• What is needed:
Copy every line below that has the word "Indexing" in it.

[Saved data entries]

--- START ---

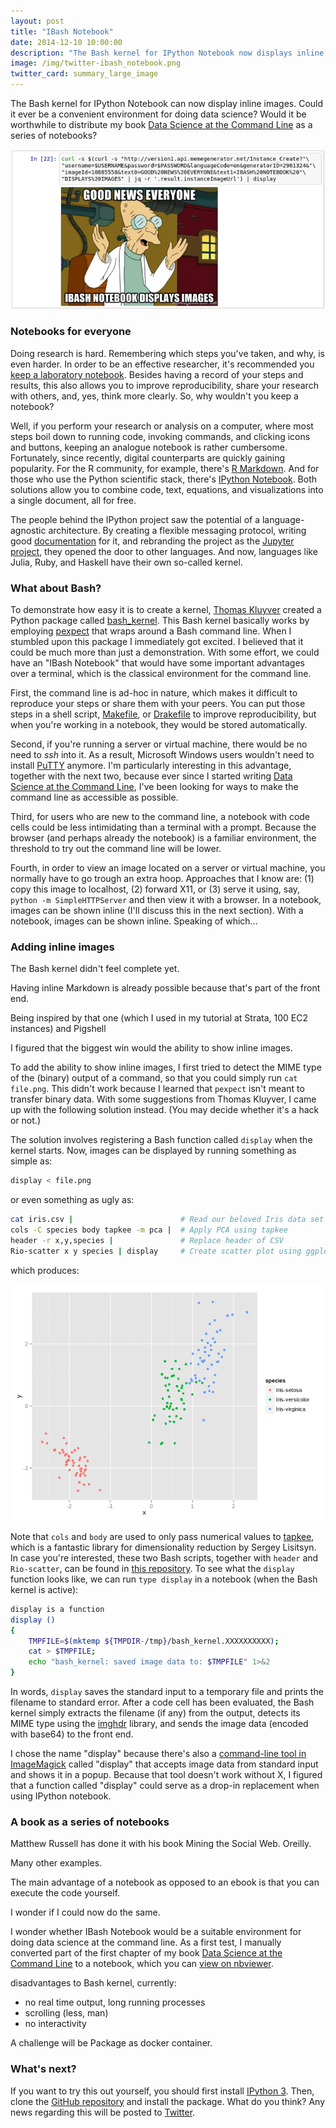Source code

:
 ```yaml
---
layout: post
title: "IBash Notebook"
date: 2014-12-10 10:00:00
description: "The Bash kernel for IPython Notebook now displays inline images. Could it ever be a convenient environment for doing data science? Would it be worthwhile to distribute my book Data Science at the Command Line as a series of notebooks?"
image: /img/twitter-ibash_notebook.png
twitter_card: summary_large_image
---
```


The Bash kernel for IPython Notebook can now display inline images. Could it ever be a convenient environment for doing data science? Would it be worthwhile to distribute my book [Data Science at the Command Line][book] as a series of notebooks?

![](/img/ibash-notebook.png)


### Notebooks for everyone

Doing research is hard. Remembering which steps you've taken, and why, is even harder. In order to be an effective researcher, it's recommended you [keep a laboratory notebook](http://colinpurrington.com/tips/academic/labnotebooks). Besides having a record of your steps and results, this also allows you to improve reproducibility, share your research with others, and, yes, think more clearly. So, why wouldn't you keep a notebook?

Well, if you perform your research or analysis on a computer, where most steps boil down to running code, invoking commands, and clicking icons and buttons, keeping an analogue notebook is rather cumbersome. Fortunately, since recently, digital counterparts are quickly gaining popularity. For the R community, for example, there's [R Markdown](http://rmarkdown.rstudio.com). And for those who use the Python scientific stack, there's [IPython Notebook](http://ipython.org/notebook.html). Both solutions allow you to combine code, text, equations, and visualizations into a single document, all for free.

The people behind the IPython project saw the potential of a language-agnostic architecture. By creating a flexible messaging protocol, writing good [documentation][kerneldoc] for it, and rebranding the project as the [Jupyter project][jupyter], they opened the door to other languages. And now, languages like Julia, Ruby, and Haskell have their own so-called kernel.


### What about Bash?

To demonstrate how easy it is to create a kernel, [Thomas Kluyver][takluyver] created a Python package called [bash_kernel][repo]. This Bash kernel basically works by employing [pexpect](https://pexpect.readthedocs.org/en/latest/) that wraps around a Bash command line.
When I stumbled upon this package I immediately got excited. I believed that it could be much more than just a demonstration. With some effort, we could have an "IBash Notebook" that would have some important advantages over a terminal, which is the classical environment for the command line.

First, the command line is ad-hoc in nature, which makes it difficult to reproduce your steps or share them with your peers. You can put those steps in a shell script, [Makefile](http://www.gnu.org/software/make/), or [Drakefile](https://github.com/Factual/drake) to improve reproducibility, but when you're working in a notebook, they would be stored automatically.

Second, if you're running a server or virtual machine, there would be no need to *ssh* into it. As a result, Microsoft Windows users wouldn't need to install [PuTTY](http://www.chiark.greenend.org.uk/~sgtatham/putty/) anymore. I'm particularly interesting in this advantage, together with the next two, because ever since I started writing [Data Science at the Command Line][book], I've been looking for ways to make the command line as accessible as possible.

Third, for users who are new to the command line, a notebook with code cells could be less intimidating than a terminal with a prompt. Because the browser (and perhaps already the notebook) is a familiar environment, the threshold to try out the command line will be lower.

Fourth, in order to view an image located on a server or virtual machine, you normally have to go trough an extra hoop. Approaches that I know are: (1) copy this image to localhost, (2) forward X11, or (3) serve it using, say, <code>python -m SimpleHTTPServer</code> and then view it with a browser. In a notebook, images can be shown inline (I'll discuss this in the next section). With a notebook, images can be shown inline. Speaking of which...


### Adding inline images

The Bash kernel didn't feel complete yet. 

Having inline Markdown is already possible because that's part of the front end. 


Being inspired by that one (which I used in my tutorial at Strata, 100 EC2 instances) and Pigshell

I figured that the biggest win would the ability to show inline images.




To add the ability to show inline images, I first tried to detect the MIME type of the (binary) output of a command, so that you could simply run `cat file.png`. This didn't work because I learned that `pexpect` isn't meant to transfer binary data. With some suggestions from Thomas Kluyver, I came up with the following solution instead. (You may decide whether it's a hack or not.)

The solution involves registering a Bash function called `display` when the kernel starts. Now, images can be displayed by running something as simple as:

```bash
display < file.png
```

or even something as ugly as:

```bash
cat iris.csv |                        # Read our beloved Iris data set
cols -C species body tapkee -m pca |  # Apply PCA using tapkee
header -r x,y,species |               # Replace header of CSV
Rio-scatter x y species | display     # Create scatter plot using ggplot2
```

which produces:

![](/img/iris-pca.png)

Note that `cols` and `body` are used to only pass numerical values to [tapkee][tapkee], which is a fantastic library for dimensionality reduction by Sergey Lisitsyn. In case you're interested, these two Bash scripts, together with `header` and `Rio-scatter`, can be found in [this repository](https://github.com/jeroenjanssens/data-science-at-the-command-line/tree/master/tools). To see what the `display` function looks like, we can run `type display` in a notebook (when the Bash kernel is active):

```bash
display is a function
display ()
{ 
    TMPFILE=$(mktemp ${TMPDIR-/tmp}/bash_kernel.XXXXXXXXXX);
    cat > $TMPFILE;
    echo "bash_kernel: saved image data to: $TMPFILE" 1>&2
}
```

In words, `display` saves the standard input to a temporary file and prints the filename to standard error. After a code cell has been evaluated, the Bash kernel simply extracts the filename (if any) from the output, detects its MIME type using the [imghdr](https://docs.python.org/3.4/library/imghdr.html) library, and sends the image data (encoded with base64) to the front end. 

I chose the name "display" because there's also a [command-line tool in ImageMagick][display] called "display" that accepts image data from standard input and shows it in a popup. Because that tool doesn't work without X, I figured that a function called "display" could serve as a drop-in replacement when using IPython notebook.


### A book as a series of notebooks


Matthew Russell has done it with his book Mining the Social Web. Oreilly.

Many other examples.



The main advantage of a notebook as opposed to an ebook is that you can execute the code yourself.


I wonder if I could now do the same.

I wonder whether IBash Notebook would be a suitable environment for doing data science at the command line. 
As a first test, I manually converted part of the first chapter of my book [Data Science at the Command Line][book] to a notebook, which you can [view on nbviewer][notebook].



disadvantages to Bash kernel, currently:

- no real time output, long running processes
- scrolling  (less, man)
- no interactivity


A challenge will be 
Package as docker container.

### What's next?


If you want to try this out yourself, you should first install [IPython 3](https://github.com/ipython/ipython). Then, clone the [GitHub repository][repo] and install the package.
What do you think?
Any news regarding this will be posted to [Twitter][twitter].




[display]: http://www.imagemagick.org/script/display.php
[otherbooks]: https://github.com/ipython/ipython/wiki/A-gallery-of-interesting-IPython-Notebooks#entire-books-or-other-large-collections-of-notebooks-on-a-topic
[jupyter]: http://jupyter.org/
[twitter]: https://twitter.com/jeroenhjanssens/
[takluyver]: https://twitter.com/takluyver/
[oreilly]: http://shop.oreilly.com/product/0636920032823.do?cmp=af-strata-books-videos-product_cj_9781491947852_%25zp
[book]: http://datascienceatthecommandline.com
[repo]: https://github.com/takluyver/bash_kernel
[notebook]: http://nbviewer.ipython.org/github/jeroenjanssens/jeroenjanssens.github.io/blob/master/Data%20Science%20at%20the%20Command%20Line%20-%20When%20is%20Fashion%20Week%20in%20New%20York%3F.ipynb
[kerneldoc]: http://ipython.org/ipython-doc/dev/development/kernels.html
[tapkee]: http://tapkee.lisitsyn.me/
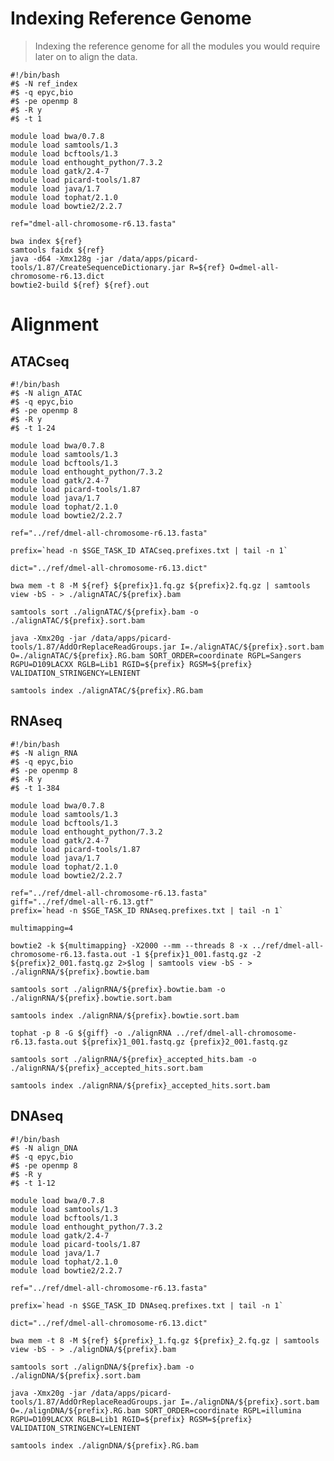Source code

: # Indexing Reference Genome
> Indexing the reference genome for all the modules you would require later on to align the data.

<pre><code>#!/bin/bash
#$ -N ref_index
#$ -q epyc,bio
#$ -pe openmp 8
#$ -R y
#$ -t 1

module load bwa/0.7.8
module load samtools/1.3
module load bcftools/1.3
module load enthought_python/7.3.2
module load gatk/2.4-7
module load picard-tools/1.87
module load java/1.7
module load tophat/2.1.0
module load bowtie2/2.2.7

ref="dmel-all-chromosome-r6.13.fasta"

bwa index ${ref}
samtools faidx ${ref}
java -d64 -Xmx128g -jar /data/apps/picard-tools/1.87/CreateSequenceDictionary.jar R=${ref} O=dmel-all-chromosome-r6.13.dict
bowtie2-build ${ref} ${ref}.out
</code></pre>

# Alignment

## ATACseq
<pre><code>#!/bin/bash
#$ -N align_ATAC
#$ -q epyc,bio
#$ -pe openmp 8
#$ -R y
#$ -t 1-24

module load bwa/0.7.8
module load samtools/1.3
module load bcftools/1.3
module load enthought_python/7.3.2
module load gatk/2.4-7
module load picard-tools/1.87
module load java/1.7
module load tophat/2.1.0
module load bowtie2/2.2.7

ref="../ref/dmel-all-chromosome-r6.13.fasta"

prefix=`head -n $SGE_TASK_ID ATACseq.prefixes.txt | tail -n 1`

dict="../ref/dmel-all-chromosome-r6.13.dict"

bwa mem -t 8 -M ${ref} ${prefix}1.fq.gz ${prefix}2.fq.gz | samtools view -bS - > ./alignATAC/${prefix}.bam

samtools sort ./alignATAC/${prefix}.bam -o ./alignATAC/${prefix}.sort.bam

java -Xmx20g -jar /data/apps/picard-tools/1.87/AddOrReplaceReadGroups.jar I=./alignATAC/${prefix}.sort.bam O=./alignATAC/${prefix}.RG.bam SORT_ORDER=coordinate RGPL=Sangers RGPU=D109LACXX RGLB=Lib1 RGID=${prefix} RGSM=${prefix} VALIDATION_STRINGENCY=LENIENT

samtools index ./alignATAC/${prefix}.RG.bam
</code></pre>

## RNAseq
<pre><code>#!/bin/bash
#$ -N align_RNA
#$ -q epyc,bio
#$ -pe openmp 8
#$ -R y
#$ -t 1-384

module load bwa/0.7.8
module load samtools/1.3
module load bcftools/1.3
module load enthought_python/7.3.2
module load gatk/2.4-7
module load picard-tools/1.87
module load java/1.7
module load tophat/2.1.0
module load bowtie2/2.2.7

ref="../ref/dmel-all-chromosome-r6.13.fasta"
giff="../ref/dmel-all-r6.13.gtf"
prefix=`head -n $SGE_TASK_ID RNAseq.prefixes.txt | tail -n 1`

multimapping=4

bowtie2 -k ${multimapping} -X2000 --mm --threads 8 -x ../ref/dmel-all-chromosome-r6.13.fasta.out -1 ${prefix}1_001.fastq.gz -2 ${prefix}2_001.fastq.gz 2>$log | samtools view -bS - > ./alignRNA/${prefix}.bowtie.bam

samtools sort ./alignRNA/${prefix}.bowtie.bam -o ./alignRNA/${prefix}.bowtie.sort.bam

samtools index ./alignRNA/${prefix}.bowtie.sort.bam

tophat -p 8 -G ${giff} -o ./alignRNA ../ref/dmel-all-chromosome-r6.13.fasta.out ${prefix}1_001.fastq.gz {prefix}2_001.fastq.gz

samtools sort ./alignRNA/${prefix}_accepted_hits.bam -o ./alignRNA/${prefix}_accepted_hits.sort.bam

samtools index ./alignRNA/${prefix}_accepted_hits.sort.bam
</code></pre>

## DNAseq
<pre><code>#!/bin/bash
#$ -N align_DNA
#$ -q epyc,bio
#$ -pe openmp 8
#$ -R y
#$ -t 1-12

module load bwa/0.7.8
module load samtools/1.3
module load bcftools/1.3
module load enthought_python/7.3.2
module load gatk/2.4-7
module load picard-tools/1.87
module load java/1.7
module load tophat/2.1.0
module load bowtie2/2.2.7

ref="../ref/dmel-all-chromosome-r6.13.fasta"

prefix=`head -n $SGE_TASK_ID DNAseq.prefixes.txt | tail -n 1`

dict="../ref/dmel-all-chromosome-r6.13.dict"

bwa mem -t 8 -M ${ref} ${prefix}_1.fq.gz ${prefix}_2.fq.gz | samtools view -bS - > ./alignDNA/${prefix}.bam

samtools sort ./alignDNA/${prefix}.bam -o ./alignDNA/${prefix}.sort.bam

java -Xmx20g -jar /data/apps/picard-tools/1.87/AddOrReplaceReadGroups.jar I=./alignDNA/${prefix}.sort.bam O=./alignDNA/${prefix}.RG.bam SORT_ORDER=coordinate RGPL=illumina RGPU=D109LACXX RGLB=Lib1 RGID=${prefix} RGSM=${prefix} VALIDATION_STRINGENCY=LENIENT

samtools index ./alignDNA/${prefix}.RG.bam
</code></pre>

--- END ---

• Answer:
: # Indexing Reference Genome
> Indexing the reference genome for all the modules you would require later on to align the data.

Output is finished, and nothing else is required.